!!!Maybe still helpful but misguiding question|See answer of Doug M for insights|I mistook remainder for result.
I hope you are doing well. So I did this course on Brilliant about infinities. It is structured like a quiz. One question to come up was:
"Suppose you had a complete finite list of every prime (assuming this is even possible to do). You multiplied all of them together, and added one, getting the number Q. What remainder would there be when Q Q Q is divided by any of the primes?"
The options for an answer were:
- 0
- 1
- 2
- it varies based on the prime
So allegedly the answer is:
"Consider Q before the 1 is added to it: Q−1. Since Q−1 is formed by multiplying all primes together, all primes divide evenly into it! So, going back to Q,that means attempting to divide by a prime will result in a remainder of 1 in every case."

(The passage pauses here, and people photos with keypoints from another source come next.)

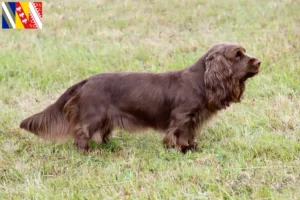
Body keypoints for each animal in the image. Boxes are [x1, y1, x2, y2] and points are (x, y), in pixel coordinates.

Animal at [20, 43, 260, 152]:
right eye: (238, 55)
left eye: (244, 52)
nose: (259, 62)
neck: (201, 81)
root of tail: (85, 81)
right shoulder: (182, 116)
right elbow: (180, 133)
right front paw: (182, 149)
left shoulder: (194, 119)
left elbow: (190, 133)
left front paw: (191, 146)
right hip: (93, 115)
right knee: (81, 132)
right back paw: (87, 152)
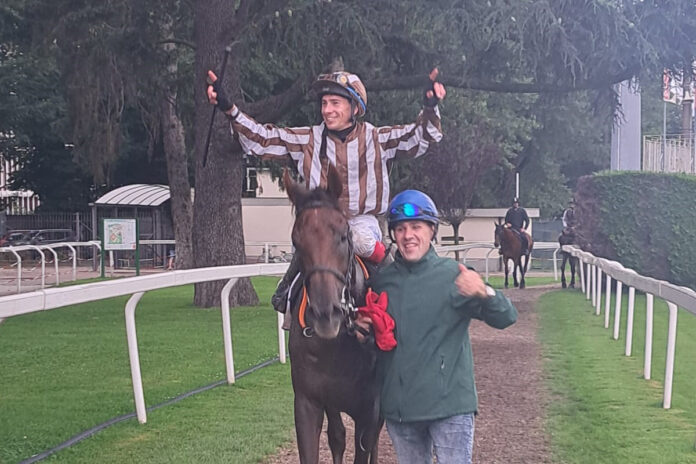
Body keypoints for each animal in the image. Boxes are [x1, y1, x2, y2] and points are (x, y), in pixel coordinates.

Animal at [282, 169, 380, 462]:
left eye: (343, 236)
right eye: (296, 241)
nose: (327, 313)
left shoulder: (368, 409)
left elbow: (366, 445)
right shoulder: (308, 402)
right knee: (337, 436)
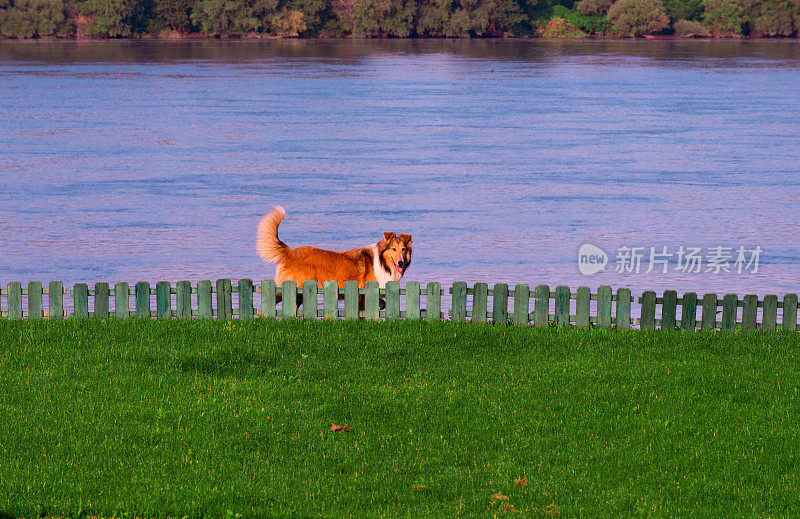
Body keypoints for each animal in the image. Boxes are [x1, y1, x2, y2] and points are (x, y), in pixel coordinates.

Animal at [258, 206, 412, 300]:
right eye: (394, 249)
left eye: (403, 250)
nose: (400, 263)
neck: (382, 262)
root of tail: (289, 251)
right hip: (295, 285)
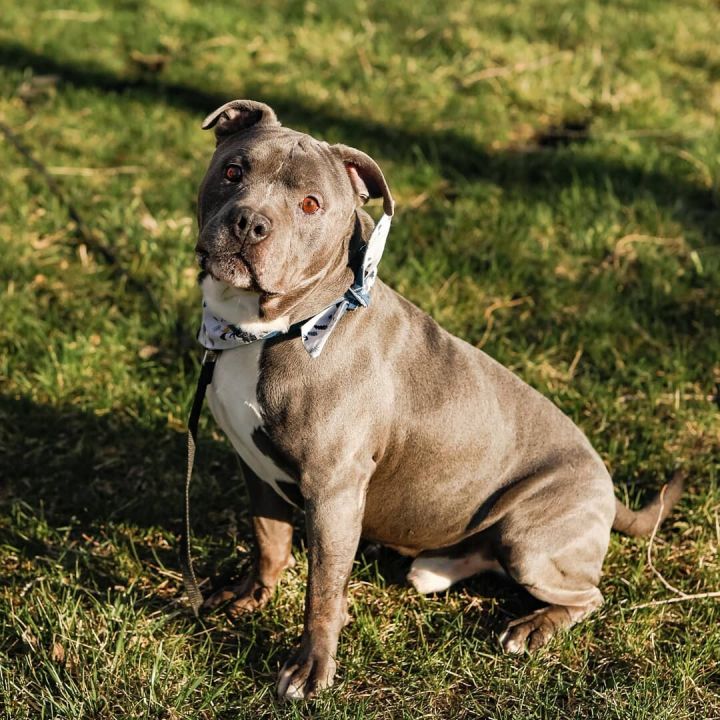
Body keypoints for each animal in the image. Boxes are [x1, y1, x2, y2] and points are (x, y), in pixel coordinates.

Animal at [192, 99, 683, 700]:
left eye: (310, 204)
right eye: (234, 170)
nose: (249, 222)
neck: (272, 328)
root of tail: (609, 490)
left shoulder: (332, 492)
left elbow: (322, 591)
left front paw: (311, 670)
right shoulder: (257, 467)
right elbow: (269, 542)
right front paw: (248, 597)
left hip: (530, 536)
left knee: (586, 595)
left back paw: (529, 629)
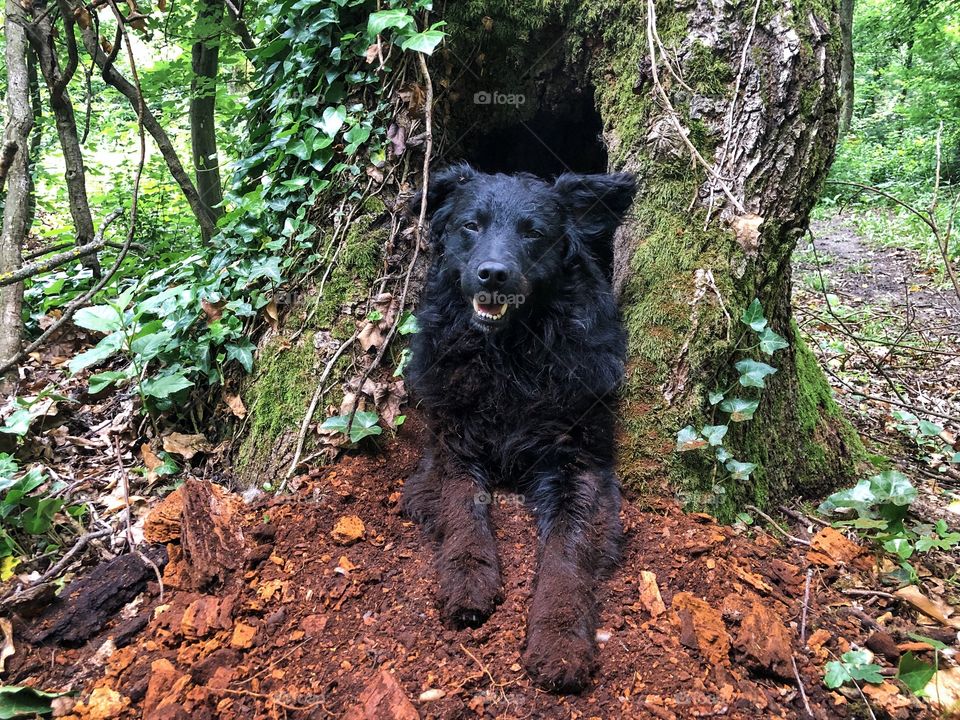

Hear me out (and excuse my terrible LaTex^^): If x=any prime of the product Q-1, and Q-1/x=1 and Q-1/Q-1=1 then this infers that Q-1=x. So the answer implies that the product of a given set of primes is equal to any of its multiplicands ?
What am I missing here ?
Suppose we have a list of prime numbers.
We multiply all the numbers on this list together. This number is divisible by every prime number on our list.
Next, we take the number that is the product of all primes on our list and add one. What we now have is not divisible by any number on our list. The remainder will always be 1.
This means that the number we have created... the product of primes + 1 either is prime (and not on our list) or has prime factors that are not on our list. Either way, no list of prime numbers is complete. Hence the set of prime numbers is infinite.